Fed Policy and Trump’s Pressure
The idea of Fed easing has been in the air since inflation began cooling, but conditions in 2025 have shifted. Now, it takes little more than a hint of dovish policy for the dollar to lose ground. And a rate cut is no mere formality it’s a major reason for renewed weakness.
The bigger uncertainty lies in what comes after. Markets are convinced the Fed will deliver at least two cuts, but the longer-term policy path is blurred. That’s partly because Donald Trump has inserted himself aggressively into the discussion. Over the weekend, he once again demanded deeper cuts, dismissing a quarter-point move as “too small.” His push has gone beyond rhetoric: Trump has openly threatened FOMC members, attempted to remove Jerome Powell multiple times, and even tried unsuccessfully to oust Governor Lisa Cook, only to be blocked by the Supreme Court.

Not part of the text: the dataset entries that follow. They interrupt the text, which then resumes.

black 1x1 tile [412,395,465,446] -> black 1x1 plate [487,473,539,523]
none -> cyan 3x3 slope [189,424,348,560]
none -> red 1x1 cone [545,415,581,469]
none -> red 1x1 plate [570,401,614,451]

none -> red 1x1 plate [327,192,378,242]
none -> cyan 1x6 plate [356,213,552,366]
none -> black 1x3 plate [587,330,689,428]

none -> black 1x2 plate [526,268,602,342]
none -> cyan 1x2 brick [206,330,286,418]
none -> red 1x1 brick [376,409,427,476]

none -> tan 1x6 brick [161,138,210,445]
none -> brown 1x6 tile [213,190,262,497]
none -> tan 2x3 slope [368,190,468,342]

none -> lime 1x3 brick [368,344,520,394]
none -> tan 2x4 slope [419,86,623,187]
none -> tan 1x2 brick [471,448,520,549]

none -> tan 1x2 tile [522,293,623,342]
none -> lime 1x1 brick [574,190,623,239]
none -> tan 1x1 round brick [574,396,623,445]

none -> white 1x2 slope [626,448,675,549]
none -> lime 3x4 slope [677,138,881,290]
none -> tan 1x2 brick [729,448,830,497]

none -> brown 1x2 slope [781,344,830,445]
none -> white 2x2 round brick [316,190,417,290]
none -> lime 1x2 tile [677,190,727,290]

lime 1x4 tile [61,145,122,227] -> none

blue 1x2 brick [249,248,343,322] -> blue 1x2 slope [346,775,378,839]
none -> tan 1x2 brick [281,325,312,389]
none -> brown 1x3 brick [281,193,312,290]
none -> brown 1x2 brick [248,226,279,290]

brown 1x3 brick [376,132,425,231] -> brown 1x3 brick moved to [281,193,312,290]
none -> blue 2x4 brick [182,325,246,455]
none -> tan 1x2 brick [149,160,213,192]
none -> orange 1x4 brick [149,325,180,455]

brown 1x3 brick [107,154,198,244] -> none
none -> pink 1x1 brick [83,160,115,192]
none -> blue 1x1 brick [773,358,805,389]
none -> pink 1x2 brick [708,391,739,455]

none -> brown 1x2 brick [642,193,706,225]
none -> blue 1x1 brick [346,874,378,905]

This ongoing political interference is shaking market confidence. With Powell set to leave in May 2026, Trump may only need to replace a few more officials to tip the Fed decisively in favour of dovish policy. If that happens, traders know the Fed’s independence could vanish, turning it into little more than a political tool. The implication is clear: the dollar could collapse much faster if markets believe rate policy is at the mercy of Trump’s will rather than economic data.
Technical Picture
-
Volatility: The pair’s average range over the past five days is 63 pips, a typical level. Tuesday’s expected range: 1.1706 – 1.1832.
-
Trend: The upper band of the linear regression channel continues to slope upward, reinforcing the bullish trend.
-
Indicators: The CCI has dipped into oversold territory three times, signaling that fresh upward momentum may be forming. A bullish divergence adds weight to this outlook.
Support Levels
-
1.1719
-
1.1658
-
1.1597
Resistance Levels
-
1.1780
-
1.1841
Trading Outlook
The euro’s uptrend remains intact, with dollar pressure tied directly to Trump’s aggressive stance on the Fed. If the pair stays above the moving average, long positions targeting 1.1780 and 1.1832 look favourable. If price dips below the moving average, small corrective shorts toward 1.1658 can be considered, though the broader picture still favours euro strength.